Exercise: Output the records exactly, and drop each picture.

Stored data entries:

========================================================================

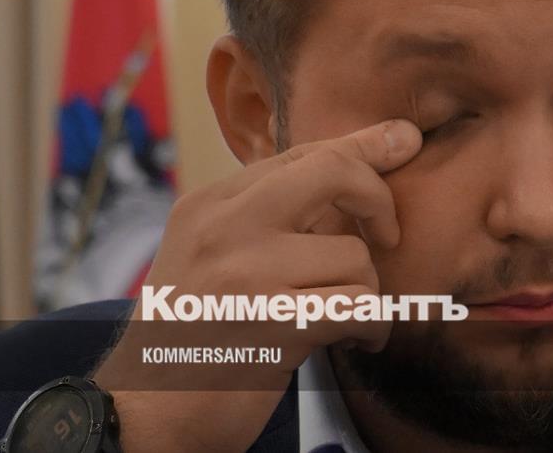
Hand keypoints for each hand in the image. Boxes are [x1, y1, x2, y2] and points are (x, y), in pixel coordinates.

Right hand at [91, 119, 422, 451]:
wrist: (148, 413)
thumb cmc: (193, 335)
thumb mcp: (211, 256)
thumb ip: (268, 215)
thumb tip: (354, 165)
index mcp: (210, 204)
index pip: (302, 154)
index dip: (362, 147)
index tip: (403, 139)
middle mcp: (225, 227)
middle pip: (334, 173)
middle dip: (379, 199)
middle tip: (389, 236)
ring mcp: (249, 274)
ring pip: (356, 256)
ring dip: (367, 294)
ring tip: (346, 320)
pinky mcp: (275, 324)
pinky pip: (361, 306)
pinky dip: (373, 328)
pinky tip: (358, 341)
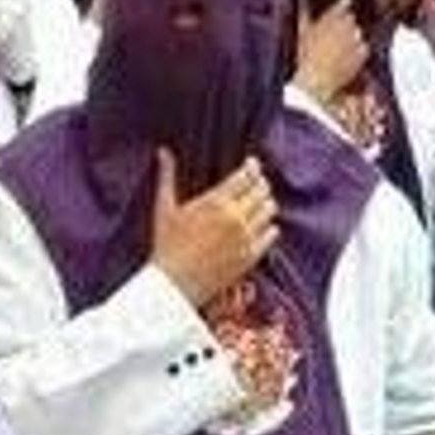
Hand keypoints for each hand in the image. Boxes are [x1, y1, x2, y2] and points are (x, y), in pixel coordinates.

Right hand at [150, 149, 277, 308]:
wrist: (175, 283)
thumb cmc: (167, 244)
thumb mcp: (164, 207)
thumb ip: (166, 176)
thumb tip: (163, 151)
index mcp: (215, 201)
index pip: (246, 176)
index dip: (252, 167)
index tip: (252, 164)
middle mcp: (235, 217)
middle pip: (261, 190)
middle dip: (260, 183)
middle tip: (256, 181)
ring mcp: (245, 238)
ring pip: (269, 210)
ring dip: (266, 202)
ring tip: (259, 201)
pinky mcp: (251, 256)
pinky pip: (271, 234)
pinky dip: (270, 226)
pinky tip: (262, 225)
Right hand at [294, 0, 366, 106]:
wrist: (316, 80)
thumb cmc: (306, 56)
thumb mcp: (302, 31)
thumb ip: (304, 11)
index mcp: (331, 18)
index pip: (344, 3)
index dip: (344, 3)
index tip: (346, 2)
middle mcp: (347, 26)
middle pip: (352, 18)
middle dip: (346, 23)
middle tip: (336, 34)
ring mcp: (356, 40)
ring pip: (358, 33)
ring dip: (352, 37)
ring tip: (340, 48)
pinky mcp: (362, 54)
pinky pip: (363, 47)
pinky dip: (358, 50)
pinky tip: (347, 57)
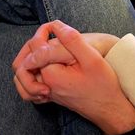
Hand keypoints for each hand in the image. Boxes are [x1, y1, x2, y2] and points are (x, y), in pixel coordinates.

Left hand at [16, 20, 134, 134]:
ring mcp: (46, 91)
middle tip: (51, 34)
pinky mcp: (50, 94)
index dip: (44, 31)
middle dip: (36, 43)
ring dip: (32, 55)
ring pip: (25, 71)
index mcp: (50, 74)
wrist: (108, 108)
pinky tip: (48, 62)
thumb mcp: (92, 58)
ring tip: (47, 45)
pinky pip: (31, 82)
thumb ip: (72, 40)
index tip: (56, 26)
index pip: (35, 46)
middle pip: (26, 58)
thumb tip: (55, 25)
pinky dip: (33, 71)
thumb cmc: (103, 85)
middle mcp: (43, 84)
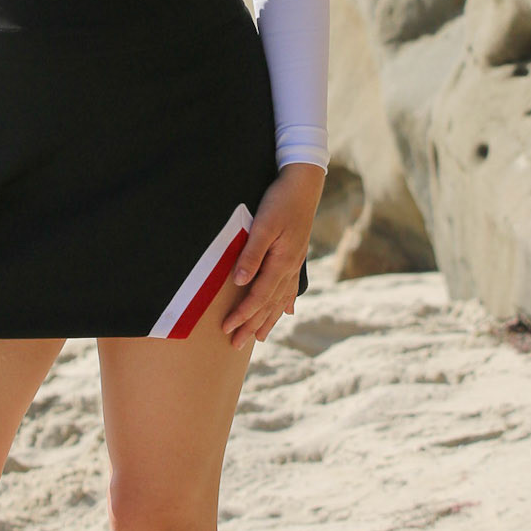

========================================================================

Answer box:
Hand keypoints for each hand in the image. Boxes are [x1, y1, x2, y2] and points are (x, y), in pixel coordinates.

Right hand at [91, 119, 422, 451]:
wrist: (148, 413)
thumb cmc: (193, 335)
thumb mcp: (211, 256)
thumb ip: (268, 215)
thumb tip: (354, 165)
index mcp: (210, 204)
index pip: (302, 154)
index dip: (362, 147)
index tip: (403, 139)
middle mcp: (225, 227)
middle pip: (334, 173)
middle dip: (379, 199)
middle tip: (389, 236)
ring mcp: (249, 274)
ring pip: (356, 256)
ring dip: (367, 294)
ring tip: (346, 320)
pinky mcp: (275, 324)
pinky pip: (361, 306)
pinky dip: (373, 328)
pinky tip: (358, 341)
Hand keypoints for each hand in the image. Boxes are [x1, y1, x2, y2] and points are (x, y), in pixel coordinates.

Right hand at [150, 149, 277, 308]:
wrist: (175, 283)
thumb cmc: (167, 244)
thumb mcp: (164, 207)
thumb ip: (166, 176)
thumb tip: (163, 151)
index mcp: (215, 201)
index pip: (246, 176)
index dip: (252, 167)
index tip: (252, 164)
middle mcp: (235, 217)
middle pip: (261, 190)
middle dip: (260, 183)
middle tip: (256, 181)
ring mcp: (245, 238)
ring pip: (269, 210)
ring dip: (266, 202)
ring tip: (259, 201)
pinky mcp: (251, 256)
pinky pip: (271, 234)
pinky dip: (270, 226)
pinky tip: (262, 225)
Right hand at [294, 0, 366, 106]:
wrist: (316, 80)
thumb cmc: (306, 56)
thumb mcp: (302, 31)
thumb ip: (304, 11)
index mcp: (331, 18)
index pip: (344, 3)
index dip: (344, 3)
index tip: (346, 2)
middle mcp: (347, 26)
middle pip: (352, 18)
middle dip: (346, 23)
middle tip: (336, 34)
ring mcp: (356, 40)
ring pip: (358, 33)
ring dip: (352, 37)
ring tip: (340, 48)
pinky mcp: (362, 54)
pinky pip: (363, 47)
pinky dip: (358, 50)
pinky tip: (347, 57)
Hand keypoints for each hand in the image. Boxes are [x1, y1, x2, y2] and points are (x, y), in pixel coordinates.

Left hand at [16, 20, 134, 134]:
ring mcp: (46, 91)
middle tip: (51, 34)
pinky mcp: (50, 94)
index dip: (44, 31)
middle dip: (36, 43)
ring dip: (32, 55)
ring pip: (25, 71)
index mcp: (50, 74)
wrist: (108, 108)
pinky tip: (48, 62)
thumb mcp: (92, 58)
ring tip: (47, 45)
pinky pip: (31, 82)
thumb ip: (72, 40)
index tip: (56, 26)
index pip: (35, 46)
middle pip: (26, 58)
thumb tip: (55, 25)
pinky dip: (33, 71)
thumb cmc: (103, 85)
middle mcp: (43, 84)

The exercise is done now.